しかし、これは「塞翁が馬」で、結果的に米ドルの反転をもたらしたとみる。
前回の本コラムの指摘どおり、3月利上げ後の米ドルのパフォーマンスが典型的な「セル・ザ・ファクト」だったから、今回は直前まで米ドルが下落していたことが逆に「バイ・ザ・ファクト」をもたらし、米ドルの反転を促したわけだ。
【参考記事】
●過去2回の米利上げ後は米ドル安に…。でも今回は違うとみる! それはなぜか?(2017年6月9日、陳満咲杜)
ドルインデックスから考えてみると、一昨日(6月14日)の安値トライは2017年年初来の安値更新を果たしたものの、高く大引けして、同日の安値更新が「ダマシ」である可能性を示唆した。
(出所:Bloomberg)
昨日(6月15日)大きく反騰し、6月9日(金)高値のブレイクをもって一昨日(6月14日)のチャートの意味合いを明確化した。

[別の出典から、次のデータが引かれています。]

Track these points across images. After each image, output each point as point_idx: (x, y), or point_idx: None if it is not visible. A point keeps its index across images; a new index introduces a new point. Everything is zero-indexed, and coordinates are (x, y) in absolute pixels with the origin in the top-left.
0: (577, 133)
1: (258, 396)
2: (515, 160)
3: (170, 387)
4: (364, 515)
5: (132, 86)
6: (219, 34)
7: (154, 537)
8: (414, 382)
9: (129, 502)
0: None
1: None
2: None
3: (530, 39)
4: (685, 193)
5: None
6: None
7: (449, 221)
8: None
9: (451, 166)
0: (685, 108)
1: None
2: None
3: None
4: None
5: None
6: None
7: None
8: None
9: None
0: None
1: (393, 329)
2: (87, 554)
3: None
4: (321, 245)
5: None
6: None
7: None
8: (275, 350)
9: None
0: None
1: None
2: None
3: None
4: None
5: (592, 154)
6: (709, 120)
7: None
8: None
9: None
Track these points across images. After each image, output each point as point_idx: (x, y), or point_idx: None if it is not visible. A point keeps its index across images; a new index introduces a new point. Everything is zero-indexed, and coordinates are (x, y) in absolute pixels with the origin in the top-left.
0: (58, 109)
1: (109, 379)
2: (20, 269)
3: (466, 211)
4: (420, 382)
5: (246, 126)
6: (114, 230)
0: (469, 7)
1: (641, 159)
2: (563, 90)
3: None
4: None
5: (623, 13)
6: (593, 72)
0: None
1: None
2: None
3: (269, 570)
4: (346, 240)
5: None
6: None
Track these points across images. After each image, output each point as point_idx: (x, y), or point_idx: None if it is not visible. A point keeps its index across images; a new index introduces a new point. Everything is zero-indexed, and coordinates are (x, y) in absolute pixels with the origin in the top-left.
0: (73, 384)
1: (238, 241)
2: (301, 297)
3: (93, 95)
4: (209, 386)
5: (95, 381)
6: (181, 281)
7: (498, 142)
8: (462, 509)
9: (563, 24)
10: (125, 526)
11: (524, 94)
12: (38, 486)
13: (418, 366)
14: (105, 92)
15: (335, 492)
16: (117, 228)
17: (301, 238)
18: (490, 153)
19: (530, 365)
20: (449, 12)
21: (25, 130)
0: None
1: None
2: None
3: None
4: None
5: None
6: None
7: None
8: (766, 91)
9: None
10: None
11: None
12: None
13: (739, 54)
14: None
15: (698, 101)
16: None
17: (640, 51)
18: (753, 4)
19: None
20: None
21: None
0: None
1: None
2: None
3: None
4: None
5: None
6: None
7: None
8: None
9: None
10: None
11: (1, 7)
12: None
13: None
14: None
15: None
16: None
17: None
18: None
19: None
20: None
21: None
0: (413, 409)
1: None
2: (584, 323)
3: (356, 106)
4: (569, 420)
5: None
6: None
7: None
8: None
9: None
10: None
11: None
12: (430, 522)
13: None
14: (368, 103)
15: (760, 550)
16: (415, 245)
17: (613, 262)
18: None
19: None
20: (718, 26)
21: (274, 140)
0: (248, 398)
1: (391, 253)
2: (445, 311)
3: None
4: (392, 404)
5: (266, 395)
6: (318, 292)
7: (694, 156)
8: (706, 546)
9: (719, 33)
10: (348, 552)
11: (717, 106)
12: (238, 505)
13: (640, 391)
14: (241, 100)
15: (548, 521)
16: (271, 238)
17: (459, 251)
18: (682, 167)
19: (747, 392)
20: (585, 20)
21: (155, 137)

すなわち、一昨日(6月14日)のチャートは「フェイクセットアップ」のサインを点灯、ショート筋が「わな」に引っ掛かったことで、一転して上昇方向へ「セットアップ」されたわけで、これから続伸する公算が高い。
反騰トレンドの継続は、5月30日(火)高値のブレイクがあれば、一段と強まる見通しで、同高値はベア(下落)トレンドの終焉を意味する「転換点」として位置づけられる。
■米ドル/円は6月2日高値111.70円のブレイクをめざすだろう
同じように、米利上げ直前の安値更新が米ドル/円でも見られたが、昨日(6月15日)の大幅反騰をもって同安値が「ダマシ」であったことを示し、また、6月9日(金)高値のブレイクをもって、昨日(6月15日)のチャートが「フェイクセットアップ」のサインだったとして認定された。
このサインは、5月高値を起点とした調整子波の終焉を告げる重要なサインであり、これから6月2日(金)高値のブレイクをめざすだろう。
(出所:FXブロードネット)
同高値を「転換点」と見なし、ブレイクがあれば、4月安値を起点とする上昇波に復帰するわけで、5月高値114.36円の再打診につながる見通しだ。
ちなみに、6月2日(金)高値111.70円のブレイクがあれば、米ドル/円日足におけるGMMAチャートが再び「トビウオ」(短期移動平均線グループと長期移動平均線グループのゴールデンクロス)のサインを点灯する見込みであるから、米ドルのブル(上昇)基調は一段と証左されるだろう。